Could each entry below be written out exactly, with every picture dropped?

+++

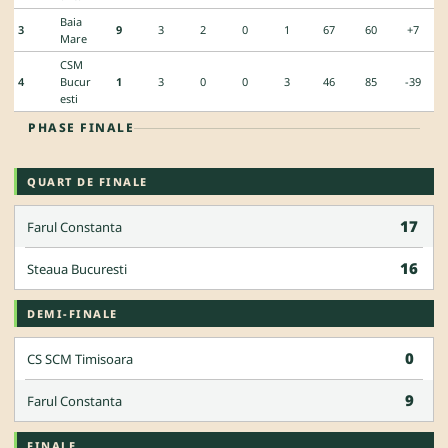
Baia
3
9
3
2
0
1
67
60
+7
Mare
CSM
4
Bucur
1
3
0
0
3
46
85
-39
esti
PHASE FINALE
QUART DE FINALE
17
Farul Constanta
16
Steaua Bucuresti
DEMI-FINALE
0
CS SCM Timisoara
9
Farul Constanta
FINALE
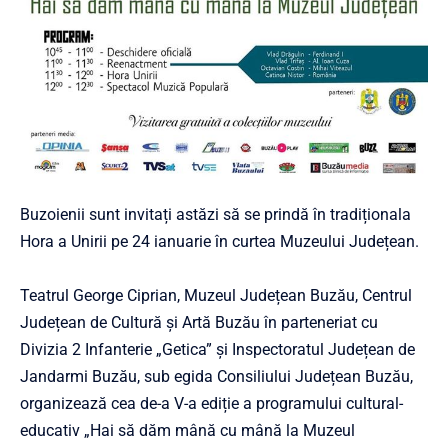
Buzoienii sunt invitați astăzi să se
prindă în tradiționala
Hora a Unirii pe 24 ianuarie în curtea Muzeului Județean.
Teatrul George Ciprian, Muzeul Județean Buzău, Centrul
Județean de Cultură și Artă Buzău în parteneriat cu
Divizia 2 Infanterie „Getica” și Inspectoratul Județean de
Jandarmi Buzău, sub egida Consiliului Județean Buzău,
organizează cea de-a V-a ediție a programului cultural-
educativ „Hai să dăm mână cu mână la Muzeul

+++

Reply
Baia
3
9
3
2
0
1
67
60
+7
Mare
CSM
4
Bucur
1
3
0
0
3
46
85
-39
esti
PHASE FINALE
QUART DE FINALE
17
Farul Constanta
16
Steaua Bucuresti
DEMI-FINALE
0
CS SCM Timisoara
9
Farul Constanta
FINALE
Buzoienii sunt invitați astăzi să se
prindă în tradiționala
Hora a Unirii pe 24 ianuarie în curtea Muzeului Județean.
Teatrul George Ciprian, Muzeul Județean Buzău, Centrul
Județean de Cultură și Artă Buzău în parteneriat cu
Divizia 2 Infanterie „Getica” și Inspectoratul Județean de
Jandarmi Buzău, sub egida Consiliului Județean Buzău,
organizează cea de-a V-a ediție a programului cultural-
educativ „Hai să dăm mână cu mână la Muzeul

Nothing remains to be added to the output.